§ Exercise 1: Decide whether each statement agrees with the statement on senior life valuation: (a) the OMB report was sent to Congress in February 2003; (b) the guidance recommends valuing whole lives rather than life-years; (c) the speaker expects the OMB guidance to make the EPA's nonroad engine rule stronger. Answer yes or no for each, quoting the deciding words of the text.
§ Exercise 2: Reproduce word for word the part of the statement on senior life valuation that opens with the words containing "In a February" and closes with "of life remaining.".
§ Exercise 3: Carry on the statement on senior life valuation, starting after its last sentence.
---------- Reading passage
I, too am troubled by recent White House and EPA actions that have justified weakened environmental protections with cost-benefit calculations that devalue the life of a senior citizen. I am concerned that in its proposed rule for nonroad engines, the EPA will follow OMB guidance and discount senior lives, resulting in a far weaker rule than would otherwise be the case.

In a February 2003 report to Congress, the Office of Management and Budget insisted that when designing new health and safety standards, older people should count differently than younger people. The OMB's "Draft 2003 Report to Congress on the Cost and Benefits of Federal Regulations" suggests that when assessing premature mortality risks in regulatory analyses, agencies should, quote, "make appropriate quantitative adjustments", end quote, to the value of statistical lives based on age. In addition, the guidance document recommends calculating life values based on life-years instead of whole lives, a devise that, in practice, penalizes the elderly who statistically have fewer years of life remaining.
--------------------
---------- Data shown
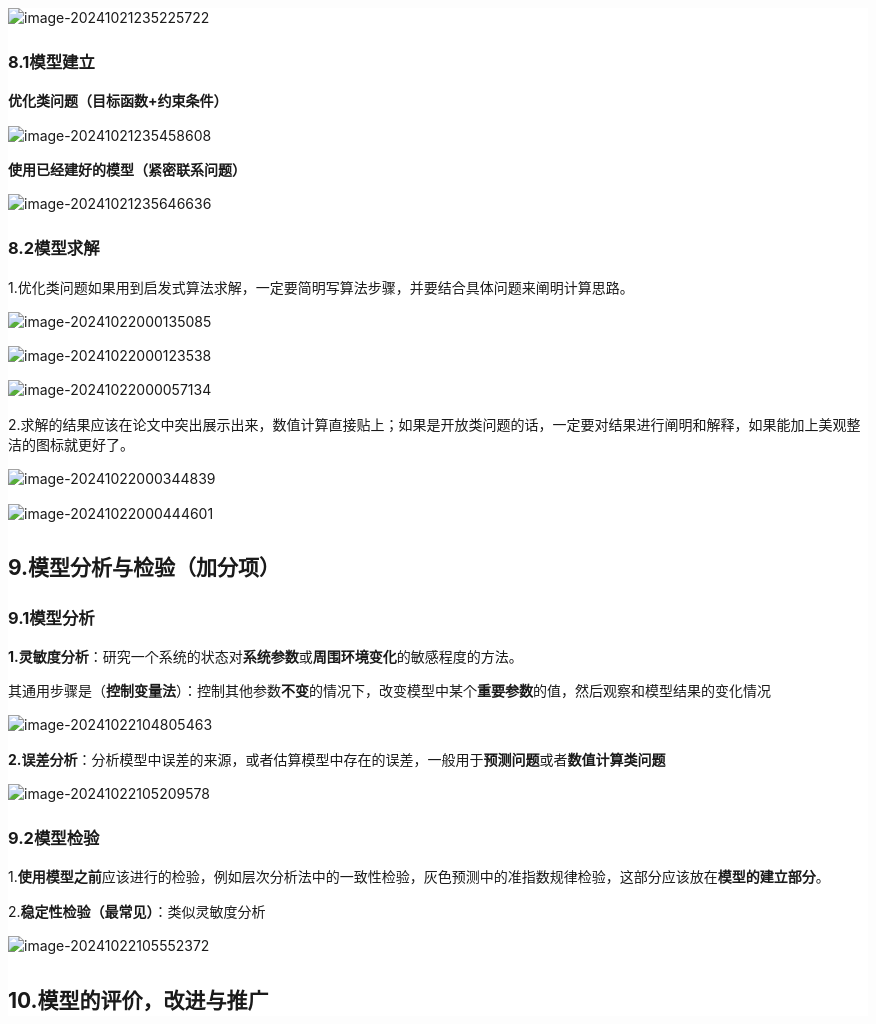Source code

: ![image-20241021235225722](C:\Users\谭博铭\AppData\Roaming\Typora\typora-user-images\image-20241021235225722.png)

### 8.1模型建立

**优化类问题（目标函数+约束条件）**

![image-20241021235458608](C:\Users\谭博铭\AppData\Roaming\Typora\typora-user-images\image-20241021235458608.png)

**使用已经建好的模型（紧密联系问题）**

![image-20241021235646636](C:\Users\谭博铭\AppData\Roaming\Typora\typora-user-images\image-20241021235646636.png)

### 8.2模型求解

1.优化类问题如果用到启发式算法求解，一定要简明写算法步骤，并要结合具体问题来阐明计算思路。

![image-20241022000135085](C:\Users\谭博铭\AppData\Roaming\Typora\typora-user-images\image-20241022000135085.png)

![image-20241022000123538](C:\Users\谭博铭\AppData\Roaming\Typora\typora-user-images\image-20241022000123538.png)

![image-20241022000057134](C:\Users\谭博铭\AppData\Roaming\Typora\typora-user-images\image-20241022000057134.png)

2.求解的结果应该在论文中突出展示出来，数值计算直接贴上；如果是开放类问题的话，一定要对结果进行阐明和解释，如果能加上美观整洁的图标就更好了。

![image-20241022000344839](C:\Users\谭博铭\AppData\Roaming\Typora\typora-user-images\image-20241022000344839.png)

![image-20241022000444601](C:\Users\谭博铭\AppData\Roaming\Typora\typora-user-images\image-20241022000444601.png)

## 9.模型分析与检验（加分项）

### 9.1模型分析

**1.灵敏度分析**：研究一个系统的状态对**系统参数**或**周围环境变化**的敏感程度的方法。

其通用步骤是（**控制变量法**）：控制其他参数**不变**的情况下，改变模型中某个**重要参数**的值，然后观察和模型结果的变化情况

![image-20241022104805463](C:\Users\谭博铭\AppData\Roaming\Typora\typora-user-images\image-20241022104805463.png)

**2.误差分析**：分析模型中误差的来源，或者估算模型中存在的误差，一般用于**预测问题**或者**数值计算类问题**

![image-20241022105209578](C:\Users\谭博铭\AppData\Roaming\Typora\typora-user-images\image-20241022105209578.png)

### 9.2模型检验

1.**使用模型之前**应该进行的检验，例如层次分析法中的一致性检验，灰色预测中的准指数规律检验，这部分应该放在**模型的建立部分**。

2.**稳定性检验（最常见）**：类似灵敏度分析

![image-20241022105552372](C:\Users\谭博铭\AppData\Roaming\Typora\typora-user-images\image-20241022105552372.png)

## 10.模型的评价，改进与推广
--------------------
§ Exercise answer 1:
(a) Yes: "In a February 2003 report to Congress"
(b) No: "the guidance document recommends calculating life values based on life-years instead of whole lives"
(c) No: "resulting in a far weaker rule than would otherwise be the case"

§ Exercise answer 2:
In a February 2003 report to Congress, the Office of Management and Budget insisted that when designing new health and safety standards, older people should count differently than younger people. The OMB's "Draft 2003 Report to Congress on the Cost and Benefits of Federal Regulations" suggests that when assessing premature mortality risks in regulatory analyses, agencies should, quote, "make appropriate quantitative adjustments", end quote, to the value of statistical lives based on age. In addition, the guidance document recommends calculating life values based on life-years instead of whole lives, a devise that, in practice, penalizes the elderly who statistically have fewer years of life remaining.

§ Exercise answer 3:
As we have heard others say, in the snowmobile rule, the EPA determined that people 70 years or older are worth 63 percent of that of a younger person. Further, the EPA applied a discount rate of 3 percent per life year remaining, further reducing the value of a senior's life from $2.3 million to $1.25 million. Overall, this "alternative" formulation reduced the benefit of the rule from $77 billion to $8 billion. Subsequently, the snowmobile rule was weakened from its original standard of reducing carbon monoxides by 50 percent to only 30 percent.

Governor Whitman, your office has worked tirelessly on a rule to cut emissions from nonroad diesel engines. I ask you today, can you assure us that the EPA will not undo that excellent work by discounting senior lives? I urge you to tell OMB not to contaminate the rule with the senior death discount.

I thank you for you time your willingness to come to Tampa to hear these concerns.